Lesetext.

++++++++

# Karmann No. 41 ( Sportex )



## Hecht100+ (3. Februar 2020)

So sehen die Einzelteile einer Sportex Karmann No. 41 aus, es fehlen die drei Gehäuseteile. Als ich Anfang der 70iger Jahre anfing zu Angeln, waren mir diese Rollen nicht in meinen Angelläden begegnet. Aber vielleicht waren sie auch nur nicht im Sortiment, denn diese Rollen sollten Anfang der 70iger auf dem deutschen Markt erschienen sein, nach anderen Angaben auch erst 77/78.







Die Gehäuseteile habe ich abgewaschen und habe sie danach lackieren müssen, den die originale Farbe war durch Aufblühungen unter dem Lack sehr schlecht und löste sich ab. Ich bin gespannt, wie eure Meinung hierzu ist, es soll eine Rolle zu Angeln werden und nicht für die Vitrine. Auch bei der roten Spule erschien nach dem Entfernen der alten Monoschnur größere Farbabplatzungen und Farbauflösungen, so dass ich auch die Spule abgeschliffen und neu lackiert habe.




(rote Spule mit Farbabplatzern)






( lackierter Rutenkörper beim Zusammenbauen )
	

		
			
		

		
	






( fertige Rolle )



Die seltsame Form der Karmann No. 41 durch ihren gebogenen Fuß und ihrer Fußverlängerung an der Rückseite der Rolle machen sie in meinen Augen zu etwas, das noch gut an eine alte Rute paßt. Wenn sie wirklich Anfang der 70iger Jahre verkauft wurde, optisch würde man sie für älter halten. Auch ist erstaunlich, in wie vielen Ausführungen diese Rolle verkauft wurde, viele Rollenbilder bei Ebay sehen verschieden aus. Auch sind bei diesen Rollen verschiedene Schilderarten auf dem Gehäuse verklebt worden. Diese Rollen sind im Auftrag der Fa. Sportex gebaut worden und wurden auch über Sportex vertrieben.





( Rolle von der Rückseite ) 
	

		
			
		

		
	






Hier noch Bilder der schwarz-roten Karmann No. 41 und daneben einer graue Karmann No. 41, der Kurbelknauf hat sich geändert, der Bügel ist auch verändert und die Schriftplakette auch. Die Farbe der grauen ist Original, die Spule wurde neu schwarz lackiert da bei dieser wie bei der roten sich der Lack fast komplett abgelöst hatte.











Wie oben schon geschrieben, bei mir müssen die meisten Rollen noch Fische aus dem Wasser ziehen, diese optischen Verbesserungen sollen nicht für die Vitrine sein sondern das die Rolle am Wasser für mich besser aussieht.


----------



## jkc (3. Februar 2020)

++++++++

Aufgaben.
A. Stimmen diese Aussagen mit dem Forumsthread zur Karmann No. 41 überein? (i) Die fertige Rolle ist für die Vitrine gedacht. (ii) Die Farbe der grauen Karmann No. 41 ist original. (iii) Die Rollen wurden im Auftrag der Firma Sportex gebaut. Antworte jeweils mit Ja oder Nein und zitiere die entscheidenden Worte wörtlich.
B. Setze den Forumsthread zur Karmann No. 41 fort, beginnend mit dem Beitrag von jkc.

Gespeicherte Daten.
++++++++

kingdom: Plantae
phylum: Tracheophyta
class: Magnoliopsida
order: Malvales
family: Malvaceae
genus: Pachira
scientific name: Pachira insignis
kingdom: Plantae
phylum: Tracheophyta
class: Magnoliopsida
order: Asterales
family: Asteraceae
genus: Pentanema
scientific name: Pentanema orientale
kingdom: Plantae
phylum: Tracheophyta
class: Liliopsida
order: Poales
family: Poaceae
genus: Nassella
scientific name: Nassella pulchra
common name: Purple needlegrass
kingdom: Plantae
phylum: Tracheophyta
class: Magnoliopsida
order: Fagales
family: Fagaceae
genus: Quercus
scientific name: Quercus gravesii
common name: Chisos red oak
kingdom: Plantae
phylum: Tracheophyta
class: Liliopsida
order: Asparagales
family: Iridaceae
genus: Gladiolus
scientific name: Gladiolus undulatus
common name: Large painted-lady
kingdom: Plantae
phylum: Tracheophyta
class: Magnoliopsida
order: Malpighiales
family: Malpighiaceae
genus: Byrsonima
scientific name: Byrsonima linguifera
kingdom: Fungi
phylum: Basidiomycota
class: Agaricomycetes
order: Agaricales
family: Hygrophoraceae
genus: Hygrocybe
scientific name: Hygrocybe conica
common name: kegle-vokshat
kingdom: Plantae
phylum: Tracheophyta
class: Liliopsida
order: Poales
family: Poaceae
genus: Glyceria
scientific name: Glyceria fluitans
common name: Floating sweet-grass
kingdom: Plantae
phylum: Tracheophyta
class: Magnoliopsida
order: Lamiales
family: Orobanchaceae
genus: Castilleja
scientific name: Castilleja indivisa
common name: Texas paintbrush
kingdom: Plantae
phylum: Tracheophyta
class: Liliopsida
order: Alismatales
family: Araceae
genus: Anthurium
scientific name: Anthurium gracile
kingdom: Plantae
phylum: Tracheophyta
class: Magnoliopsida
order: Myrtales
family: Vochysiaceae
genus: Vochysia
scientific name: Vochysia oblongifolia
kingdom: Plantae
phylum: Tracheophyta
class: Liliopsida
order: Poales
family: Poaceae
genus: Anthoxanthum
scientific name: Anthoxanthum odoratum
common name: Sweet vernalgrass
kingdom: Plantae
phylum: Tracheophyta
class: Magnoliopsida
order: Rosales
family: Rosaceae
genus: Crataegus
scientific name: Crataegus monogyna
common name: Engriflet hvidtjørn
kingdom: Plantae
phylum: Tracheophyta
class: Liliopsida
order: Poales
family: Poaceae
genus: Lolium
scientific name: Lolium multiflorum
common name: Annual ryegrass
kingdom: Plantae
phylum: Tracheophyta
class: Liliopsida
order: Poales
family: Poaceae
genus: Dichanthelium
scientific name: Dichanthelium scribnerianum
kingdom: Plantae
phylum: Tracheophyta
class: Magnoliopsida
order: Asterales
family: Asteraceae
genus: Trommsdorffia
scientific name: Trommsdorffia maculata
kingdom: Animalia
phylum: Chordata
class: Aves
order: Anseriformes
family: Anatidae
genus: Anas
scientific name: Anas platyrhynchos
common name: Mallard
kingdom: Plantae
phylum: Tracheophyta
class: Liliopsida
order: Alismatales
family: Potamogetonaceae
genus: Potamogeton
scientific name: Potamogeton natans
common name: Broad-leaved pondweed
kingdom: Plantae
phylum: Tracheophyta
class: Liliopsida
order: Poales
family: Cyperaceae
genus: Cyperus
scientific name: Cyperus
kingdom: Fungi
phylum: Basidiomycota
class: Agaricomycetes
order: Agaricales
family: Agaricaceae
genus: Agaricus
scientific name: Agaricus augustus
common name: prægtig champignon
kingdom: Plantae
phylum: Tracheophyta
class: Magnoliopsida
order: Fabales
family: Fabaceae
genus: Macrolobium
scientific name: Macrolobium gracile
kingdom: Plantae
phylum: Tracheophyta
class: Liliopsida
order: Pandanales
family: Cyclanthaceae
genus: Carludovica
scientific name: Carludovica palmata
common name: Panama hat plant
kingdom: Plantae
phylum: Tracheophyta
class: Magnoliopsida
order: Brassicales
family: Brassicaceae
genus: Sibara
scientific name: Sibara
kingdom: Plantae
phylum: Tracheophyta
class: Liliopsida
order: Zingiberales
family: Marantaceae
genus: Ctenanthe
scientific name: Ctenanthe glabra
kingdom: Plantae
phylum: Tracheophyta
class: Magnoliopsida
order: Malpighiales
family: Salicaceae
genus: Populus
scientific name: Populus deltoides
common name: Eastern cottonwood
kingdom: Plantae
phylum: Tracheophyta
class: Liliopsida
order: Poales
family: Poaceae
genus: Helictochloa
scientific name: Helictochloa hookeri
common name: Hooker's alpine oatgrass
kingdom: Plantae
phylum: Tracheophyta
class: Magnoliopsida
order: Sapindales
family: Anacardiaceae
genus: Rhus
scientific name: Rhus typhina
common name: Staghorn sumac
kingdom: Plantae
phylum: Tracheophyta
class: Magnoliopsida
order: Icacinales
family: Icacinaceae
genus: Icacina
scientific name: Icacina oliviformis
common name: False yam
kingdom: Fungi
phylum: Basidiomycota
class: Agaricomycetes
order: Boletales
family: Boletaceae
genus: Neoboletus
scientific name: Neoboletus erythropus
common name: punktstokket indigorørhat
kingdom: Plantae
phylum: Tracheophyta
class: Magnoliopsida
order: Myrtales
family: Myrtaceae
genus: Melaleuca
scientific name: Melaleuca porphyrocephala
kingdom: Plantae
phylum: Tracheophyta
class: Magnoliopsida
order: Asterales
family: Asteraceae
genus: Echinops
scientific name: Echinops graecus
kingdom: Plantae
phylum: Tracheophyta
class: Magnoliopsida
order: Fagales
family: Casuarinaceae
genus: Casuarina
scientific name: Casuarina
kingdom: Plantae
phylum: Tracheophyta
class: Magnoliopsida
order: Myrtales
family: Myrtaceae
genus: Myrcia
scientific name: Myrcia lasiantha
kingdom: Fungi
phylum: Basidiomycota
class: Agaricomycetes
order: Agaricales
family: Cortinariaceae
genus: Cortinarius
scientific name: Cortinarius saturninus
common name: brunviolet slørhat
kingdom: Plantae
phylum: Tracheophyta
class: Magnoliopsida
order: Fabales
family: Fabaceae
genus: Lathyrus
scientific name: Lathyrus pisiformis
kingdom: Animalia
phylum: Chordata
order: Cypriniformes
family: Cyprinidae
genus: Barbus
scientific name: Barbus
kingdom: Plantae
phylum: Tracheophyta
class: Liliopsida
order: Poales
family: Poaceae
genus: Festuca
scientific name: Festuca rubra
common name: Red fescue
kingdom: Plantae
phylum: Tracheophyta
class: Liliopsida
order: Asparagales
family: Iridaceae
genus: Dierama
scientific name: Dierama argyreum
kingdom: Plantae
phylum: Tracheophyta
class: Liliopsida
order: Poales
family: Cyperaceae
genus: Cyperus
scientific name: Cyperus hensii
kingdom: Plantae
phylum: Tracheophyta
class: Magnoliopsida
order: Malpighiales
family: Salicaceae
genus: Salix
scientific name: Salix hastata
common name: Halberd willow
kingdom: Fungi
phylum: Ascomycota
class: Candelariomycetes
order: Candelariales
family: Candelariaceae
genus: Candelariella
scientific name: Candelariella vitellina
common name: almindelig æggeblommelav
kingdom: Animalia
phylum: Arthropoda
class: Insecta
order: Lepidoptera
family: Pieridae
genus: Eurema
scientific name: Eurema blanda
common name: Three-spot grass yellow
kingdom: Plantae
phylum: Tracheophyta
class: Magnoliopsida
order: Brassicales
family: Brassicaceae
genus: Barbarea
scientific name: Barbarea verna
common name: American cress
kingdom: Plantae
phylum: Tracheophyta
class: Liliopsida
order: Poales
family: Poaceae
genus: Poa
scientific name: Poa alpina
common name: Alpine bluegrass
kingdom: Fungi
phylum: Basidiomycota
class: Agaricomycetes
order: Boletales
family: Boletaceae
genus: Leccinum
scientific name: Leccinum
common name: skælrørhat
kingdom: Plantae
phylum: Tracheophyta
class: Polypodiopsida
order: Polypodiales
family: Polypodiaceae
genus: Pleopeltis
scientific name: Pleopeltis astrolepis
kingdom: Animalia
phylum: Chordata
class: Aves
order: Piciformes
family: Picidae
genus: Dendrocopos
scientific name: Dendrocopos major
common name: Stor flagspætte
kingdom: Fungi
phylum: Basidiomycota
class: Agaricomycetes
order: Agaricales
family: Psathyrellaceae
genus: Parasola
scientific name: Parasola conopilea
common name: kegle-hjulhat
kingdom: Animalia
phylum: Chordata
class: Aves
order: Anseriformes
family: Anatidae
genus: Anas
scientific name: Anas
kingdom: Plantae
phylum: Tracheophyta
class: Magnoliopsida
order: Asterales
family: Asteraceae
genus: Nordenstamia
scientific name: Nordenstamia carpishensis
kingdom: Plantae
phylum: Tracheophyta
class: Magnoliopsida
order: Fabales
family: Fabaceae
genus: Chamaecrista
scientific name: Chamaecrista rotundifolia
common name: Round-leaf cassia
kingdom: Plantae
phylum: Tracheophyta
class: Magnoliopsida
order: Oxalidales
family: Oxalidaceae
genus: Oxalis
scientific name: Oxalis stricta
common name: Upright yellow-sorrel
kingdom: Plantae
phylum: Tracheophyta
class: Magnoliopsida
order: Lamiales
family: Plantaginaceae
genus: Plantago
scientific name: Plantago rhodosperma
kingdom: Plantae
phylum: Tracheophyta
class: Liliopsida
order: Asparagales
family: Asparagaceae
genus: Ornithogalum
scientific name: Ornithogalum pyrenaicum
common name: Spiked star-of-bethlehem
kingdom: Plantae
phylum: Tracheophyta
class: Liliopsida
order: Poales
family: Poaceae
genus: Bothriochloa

++++++++

Lösungen je Aufgabe.
A.
(i) Nein: „es soll eine Rolle zu Angeln werden und nicht für die Vitrine“
(ii) Ja: „Die Farbe der grauen ist Original“
(iii) Ja: „Diese Rollen sind im Auftrag der Fa. Sportex gebaut worden“

B.
Manche mögen bei solchen Restaurierungen das Kotzen bekommen. Ich find's geil 

Wie hast Du den Korpus lackiert? Sieht top aus!

Grüße JK


----------



## dreampike (3. Februar 2020)

Vielen Dank für Deine Bilder und Deinen Bericht, da werden Erinnerungen an die 70er wach, da war ich stolzer Besitzer und Nutzer einer Karman 41.
Wolfgang aus Ismaning


----------



## Hecht100+ (3. Februar 2020)

@jkc Schwarzer Sprühlack aus dem Baumarkt in Matt, bei der grauen Rolle die Spule in glänzend.

@dreampike Weißt du zufällig noch wann du deine Rolle damals erworben hast, das Internet schweigt sich bei diesen Rollen etwas aus.


----------



## Thomas. (3. Februar 2020)

wie immer schöner Bericht toll gemacht



jkc schrieb:


> Manche mögen bei solchen Restaurierungen das Kotzen bekommen. Ich find's geil
> 
> Grüße JK




ich gehöre zwar nicht unbedingt zu die das Kotzen bekommen, Geil finde ich es auch, aber mal vom Spaß abgesehen finde ich nicht das es sich für ein Karmman lohnt, nicht wegen der Arbeit aber allein der Sprühlack kostet doch schon mehr als eine No 41 in der Bucht, und selten sind sie auch nicht unbedingt.

und das ist KEINE Kritik


----------



## Jason (3. Februar 2020)

Danke Heiner für den Bericht. Darf ich mal fragen wie viele Rollen du mittlerweile hast? 

Gruß Jason


----------



## Hecht100+ (3. Februar 2020)

Nur zur Info, mehr als 1 Euro an Lack ist da nicht drauf, und schwarz ist bei mir immer Dosenweise im Keller. Und für mich ist das einfach Hobby, sie wieder ansehnlich am Gewässer zu haben.


----------



## Hecht100+ (3. Februar 2020)

@jason 1 so um die 100 müssten es wohl sein.


----------



## Jason (3. Februar 2020)

Du bist halt ein Sammler mit Leidenschaft. Finde ich gut   

Gruß Jason


----------



## Hering 58 (3. Februar 2020)

@Hecht100+ Vielen Dank für deinen Bericht und die schönen Bilder.Top Arbeit.
Hut ab vor deiner Arbeit.


----------



## Forelle74 (3. Februar 2020)

Sehr gut gemacht.
Die Rolle schaut gut aus.


----------



## dreampike (3. Februar 2020)

So genau kann ich mich jetzt auch nicht mehr erinnern, ist ja auch schon ein paar Tage her und den Einkaufsbon habe ich irgendwie verlegt...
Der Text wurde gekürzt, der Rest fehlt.